Door County history comes to life on Thursday, June 21, from 10 AM to 12 Noon when Peninsula State Park staff and volunteers offer TALKING TOMBSTONES.

The event will feature characters from the past like Captain Vorous, Vida Weborg, Carl Anderson and others – all who claim Blossomburg Cemetery as their final resting place.

The program is free and open to the public. A state vehicle sticker is not required while parked near Blossomburg and attending the program, but is required if patrons plan to park and visit other locations in Peninsula. Donations are appreciated. If you need additional information phone the nature center at 854-5976.

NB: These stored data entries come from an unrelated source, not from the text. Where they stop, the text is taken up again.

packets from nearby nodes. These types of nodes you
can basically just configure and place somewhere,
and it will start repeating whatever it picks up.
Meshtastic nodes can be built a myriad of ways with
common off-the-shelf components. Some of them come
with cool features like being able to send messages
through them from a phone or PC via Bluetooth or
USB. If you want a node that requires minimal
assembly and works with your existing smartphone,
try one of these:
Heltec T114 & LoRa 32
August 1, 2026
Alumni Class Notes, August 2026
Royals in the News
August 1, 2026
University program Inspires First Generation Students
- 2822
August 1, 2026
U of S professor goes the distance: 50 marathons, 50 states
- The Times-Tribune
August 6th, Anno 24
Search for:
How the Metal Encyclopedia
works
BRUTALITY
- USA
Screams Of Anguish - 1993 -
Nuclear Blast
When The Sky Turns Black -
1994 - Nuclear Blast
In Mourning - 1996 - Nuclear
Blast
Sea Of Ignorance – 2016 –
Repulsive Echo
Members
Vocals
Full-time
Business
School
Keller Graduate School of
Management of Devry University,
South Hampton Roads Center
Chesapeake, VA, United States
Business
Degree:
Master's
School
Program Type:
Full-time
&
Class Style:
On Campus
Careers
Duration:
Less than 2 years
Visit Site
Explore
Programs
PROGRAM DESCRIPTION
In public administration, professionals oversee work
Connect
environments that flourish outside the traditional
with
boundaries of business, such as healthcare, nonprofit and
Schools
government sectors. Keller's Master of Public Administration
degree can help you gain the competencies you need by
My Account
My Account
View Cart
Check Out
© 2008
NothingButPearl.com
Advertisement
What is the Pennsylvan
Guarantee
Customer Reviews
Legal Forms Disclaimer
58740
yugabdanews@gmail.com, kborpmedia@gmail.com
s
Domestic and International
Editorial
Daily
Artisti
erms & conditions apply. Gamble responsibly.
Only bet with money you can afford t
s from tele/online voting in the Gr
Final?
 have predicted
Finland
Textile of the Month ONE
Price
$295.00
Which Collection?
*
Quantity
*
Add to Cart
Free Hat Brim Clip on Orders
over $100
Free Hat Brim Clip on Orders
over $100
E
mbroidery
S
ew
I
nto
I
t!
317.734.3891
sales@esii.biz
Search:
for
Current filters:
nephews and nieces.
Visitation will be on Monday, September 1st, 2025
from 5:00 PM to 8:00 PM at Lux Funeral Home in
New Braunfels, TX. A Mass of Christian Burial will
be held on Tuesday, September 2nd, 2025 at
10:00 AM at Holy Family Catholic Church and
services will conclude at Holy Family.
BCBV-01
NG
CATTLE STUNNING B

Blossomburg Cemetery, a town cemetery located within Peninsula boundaries, means “windy point” according to local lore. It began as the Anderson family graveyard, which was sold to Gibraltar Township in the late 1800s. Talking Tombstones highlights the lives of artists, lighthouse keepers and park superintendents. Participants can listen to five-minute biographies, shared by stafff and volunteers, at their own pace. Allow about an hour to hear all the stories. The Gibraltar Historical Society is also providing volunteers for the event.

Blossomburg Cemetery is located about one mile from the Fish Creek entrance. Parking is available on the south side of Mengelberg Lane as directed. Or, park at Nelson’s picnic area and walk about 1/4 mile to the cemetery. The event goes on rain (Weborg Shelter Building) or shine.